■ **Instructions for the task**:
Go to the line that contains "#100 cin = 1'b0;" in the listing below, then output it and every line after it exactly, omitting pictures.
================
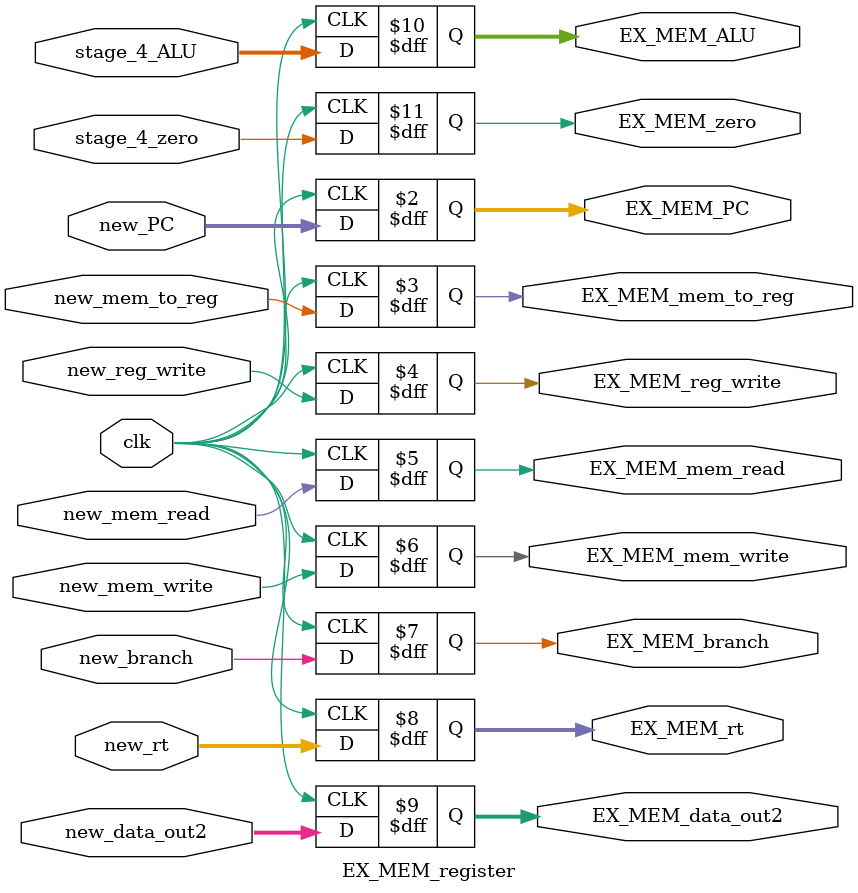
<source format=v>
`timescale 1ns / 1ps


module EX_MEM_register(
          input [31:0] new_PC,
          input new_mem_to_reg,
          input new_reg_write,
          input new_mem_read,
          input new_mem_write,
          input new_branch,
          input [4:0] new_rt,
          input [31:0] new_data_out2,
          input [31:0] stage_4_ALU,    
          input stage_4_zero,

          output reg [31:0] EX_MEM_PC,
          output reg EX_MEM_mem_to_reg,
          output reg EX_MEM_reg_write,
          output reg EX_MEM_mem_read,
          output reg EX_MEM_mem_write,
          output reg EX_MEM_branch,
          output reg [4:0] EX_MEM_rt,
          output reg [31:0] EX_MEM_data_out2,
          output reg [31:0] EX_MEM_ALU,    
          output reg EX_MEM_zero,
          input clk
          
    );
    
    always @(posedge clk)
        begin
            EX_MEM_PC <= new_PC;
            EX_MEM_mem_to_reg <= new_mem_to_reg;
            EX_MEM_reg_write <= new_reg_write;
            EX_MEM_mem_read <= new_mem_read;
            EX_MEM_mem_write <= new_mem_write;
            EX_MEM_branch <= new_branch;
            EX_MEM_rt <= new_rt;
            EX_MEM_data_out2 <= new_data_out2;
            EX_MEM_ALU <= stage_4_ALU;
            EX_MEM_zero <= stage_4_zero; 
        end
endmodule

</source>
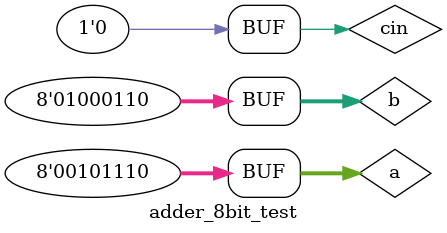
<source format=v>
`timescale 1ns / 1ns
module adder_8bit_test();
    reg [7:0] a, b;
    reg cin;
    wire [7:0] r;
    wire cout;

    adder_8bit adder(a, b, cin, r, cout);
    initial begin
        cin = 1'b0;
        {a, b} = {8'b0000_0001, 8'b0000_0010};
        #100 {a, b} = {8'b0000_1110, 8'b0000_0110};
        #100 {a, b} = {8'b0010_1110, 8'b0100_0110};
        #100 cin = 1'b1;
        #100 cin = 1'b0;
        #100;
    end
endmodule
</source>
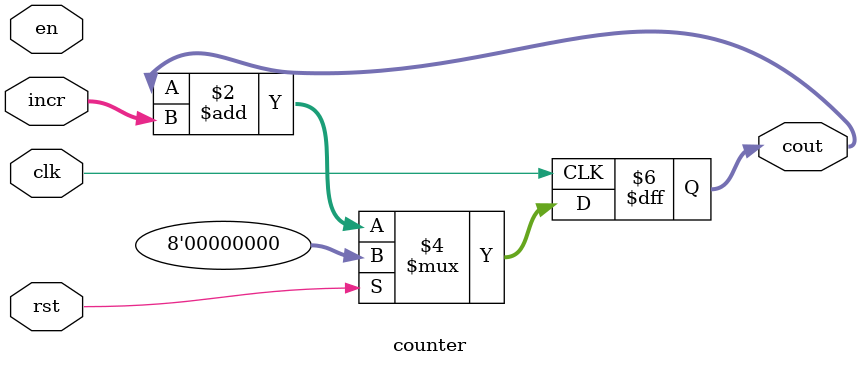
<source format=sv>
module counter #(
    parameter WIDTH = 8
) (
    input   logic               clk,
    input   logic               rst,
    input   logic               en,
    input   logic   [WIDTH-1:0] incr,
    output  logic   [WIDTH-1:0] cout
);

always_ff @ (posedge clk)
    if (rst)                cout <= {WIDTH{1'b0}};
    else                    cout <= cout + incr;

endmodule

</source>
================
■ **Solved exercise**:
        #100 cin = 1'b0;
        #100;
    end
endmodule
</source>
<source format=sv>
module counter #(
    parameter WIDTH = 8
) (
    input   logic               clk,
    input   logic               rst,
    input   logic               en,
    input   logic   [WIDTH-1:0] incr,
    output  logic   [WIDTH-1:0] cout
);

always_ff @ (posedge clk)
    if (rst)                cout <= {WIDTH{1'b0}};
    else                    cout <= cout + incr;

endmodule

</source>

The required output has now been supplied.